Улицы городка можно было бы назвать пустынными, если бы не патрули в красноармейской и республиканской форме то тут, то там открыто стоящие на перекре стках и низких крышах домов. И ни одного местного жителя…

Почти у самой окраины, где улица неощутимо и сразу переходила в проселочную дорогу, – такие Степан не раз и не два видел и на Украине, «еще той, советской» или, скажем, где-нибудь под Краснодаром, – колонна остановилась. Броневики сразу рассредоточились по площади, куда сходились несколько улиц, и перекрыли подъезды к группе домов, резко выделявшихся из однообразного – бело-соломенного с вкраплениями терракоты – окружения.

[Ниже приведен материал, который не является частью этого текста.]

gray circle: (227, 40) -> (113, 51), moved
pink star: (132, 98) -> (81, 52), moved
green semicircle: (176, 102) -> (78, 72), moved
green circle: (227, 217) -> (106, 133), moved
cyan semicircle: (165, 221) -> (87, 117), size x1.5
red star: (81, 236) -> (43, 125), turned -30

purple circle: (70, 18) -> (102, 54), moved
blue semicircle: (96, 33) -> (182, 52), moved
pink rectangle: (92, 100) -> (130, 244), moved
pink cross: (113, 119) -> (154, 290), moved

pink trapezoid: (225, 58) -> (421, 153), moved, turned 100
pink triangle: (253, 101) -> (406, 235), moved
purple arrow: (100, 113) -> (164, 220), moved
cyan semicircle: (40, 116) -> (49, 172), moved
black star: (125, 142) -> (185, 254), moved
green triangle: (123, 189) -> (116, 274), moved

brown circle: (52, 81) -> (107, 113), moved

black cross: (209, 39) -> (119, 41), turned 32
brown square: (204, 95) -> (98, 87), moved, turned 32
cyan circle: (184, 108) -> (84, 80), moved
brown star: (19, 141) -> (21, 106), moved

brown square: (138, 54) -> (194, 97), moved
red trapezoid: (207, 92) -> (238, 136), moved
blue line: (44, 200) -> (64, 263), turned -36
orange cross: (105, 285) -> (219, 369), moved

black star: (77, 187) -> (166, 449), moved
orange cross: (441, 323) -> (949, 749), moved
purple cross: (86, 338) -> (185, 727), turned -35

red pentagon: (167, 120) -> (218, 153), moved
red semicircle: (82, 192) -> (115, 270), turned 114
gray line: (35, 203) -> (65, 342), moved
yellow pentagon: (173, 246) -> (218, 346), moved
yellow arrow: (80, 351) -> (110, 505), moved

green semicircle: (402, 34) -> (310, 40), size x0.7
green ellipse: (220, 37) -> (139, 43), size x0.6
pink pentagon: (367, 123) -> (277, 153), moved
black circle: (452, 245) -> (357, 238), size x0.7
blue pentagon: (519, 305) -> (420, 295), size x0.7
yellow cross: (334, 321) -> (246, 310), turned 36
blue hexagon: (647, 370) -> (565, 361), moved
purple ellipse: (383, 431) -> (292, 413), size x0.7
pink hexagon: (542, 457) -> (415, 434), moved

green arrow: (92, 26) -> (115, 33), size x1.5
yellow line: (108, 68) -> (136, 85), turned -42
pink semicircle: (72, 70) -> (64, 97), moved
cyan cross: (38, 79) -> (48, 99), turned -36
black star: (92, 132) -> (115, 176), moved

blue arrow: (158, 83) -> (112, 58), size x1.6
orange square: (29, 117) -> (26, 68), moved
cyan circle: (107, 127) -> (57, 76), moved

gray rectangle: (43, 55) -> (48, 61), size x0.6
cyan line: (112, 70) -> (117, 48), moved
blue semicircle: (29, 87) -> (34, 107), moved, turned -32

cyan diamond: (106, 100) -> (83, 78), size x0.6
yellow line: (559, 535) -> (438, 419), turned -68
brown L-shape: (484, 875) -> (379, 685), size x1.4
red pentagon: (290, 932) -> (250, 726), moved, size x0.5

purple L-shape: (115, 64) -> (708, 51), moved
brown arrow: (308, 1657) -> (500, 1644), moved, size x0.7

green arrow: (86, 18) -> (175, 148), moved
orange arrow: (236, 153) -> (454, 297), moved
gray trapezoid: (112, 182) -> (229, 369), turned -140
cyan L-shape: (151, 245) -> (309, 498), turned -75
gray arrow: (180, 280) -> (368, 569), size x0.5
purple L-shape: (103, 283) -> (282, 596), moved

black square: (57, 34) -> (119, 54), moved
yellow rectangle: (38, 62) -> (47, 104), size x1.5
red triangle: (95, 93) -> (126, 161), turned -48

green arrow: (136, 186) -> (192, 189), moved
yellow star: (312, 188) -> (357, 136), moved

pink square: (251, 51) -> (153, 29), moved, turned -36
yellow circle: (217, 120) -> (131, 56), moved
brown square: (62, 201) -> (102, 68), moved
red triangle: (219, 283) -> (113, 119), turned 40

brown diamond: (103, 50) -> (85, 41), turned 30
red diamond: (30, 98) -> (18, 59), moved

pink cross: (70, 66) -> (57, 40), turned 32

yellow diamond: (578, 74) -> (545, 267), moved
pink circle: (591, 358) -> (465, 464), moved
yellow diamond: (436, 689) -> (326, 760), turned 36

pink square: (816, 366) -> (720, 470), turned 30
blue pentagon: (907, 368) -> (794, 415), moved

«Как гранд заметен на сельской свадьбе…»

Двухэтажные, с бледно-розовыми и светло-желтыми оштукатуренными стенами, с крышами, крытыми ярко-оранжевой, новой на вид, черепицей, – на слегка отстраненный взгляд Матвеева, – домики напоминали странный муравейник, вокруг которого деловито сновали сосредоточенные люди-муравьи в одинаковой одежде-форме, то и дело приветствуя друг друга взмахами рук к головным уборам.

«Ага! Похоже на штаб бригады, – Степан фиксировал детали привычно, не подавая вида, что заинтересовался происходящим. – Конечно, выбрали себе самые богатые дома. Хозяев, местных буржуев – на улицу, если те еще живы после перехода деревни под контроль республиканцев, а сами с комфортом разместились в барских хоромах».

«Форд», в котором везли Матвеева, – «интересно, кому он достанется?» – остановился чуть поодаль от основной группы машин, у самого большого дома с фасадом, украшенным высокими стрельчатыми окнами-арками и цветными стеклами в частом переплете рам.

Заглушив мотор и отдав сержантам приказ «не выводить задержанного до особого распоряжения» – от такой казенно-привычной формулировки у Степана чуть не свело скулы, так повеяло «родиной» – капитан направился прямо к парадному входу в дом. Быстро переговорив о чем-то с часовым, он скрылся за высокими резными дверями. Матвееву, стиснутому охранниками, казалось, еще крепче, чем прежде, оставалось только покорно ждать и по возможности – наблюдать. И думать, разумеется, выстраивая непротиворечивую линию поведения с «железобетонной» легендой, которая могла бы устроить местных чекистов. Не правду же им рассказывать, каким ветром занесло в эти неспокойные края, к самой линии фронта, респектабельного британского джентльмена с корреспондентской карточкой «Дэйли мейл».

«Хотя, если они каким-то образом узнают об истинной цели моей поездки, – да хоть святым духом! – не выбраться мне отсюда, пожалуй, никогда. Будь проклят сэр Энтони с его не вовремя проснувшейся подозрительностью и желанием перестраховаться!»

* * *

Курьер из британского посольства, точнее тех несчастных нескольких комнат, что остались нетронутыми после погрома, устроенного разъяренной толпой в начале октября, оторвал Степана в баре гостиницы от утренней чашки кофе и большого сэндвича с хамоном – роскоши по военному времени.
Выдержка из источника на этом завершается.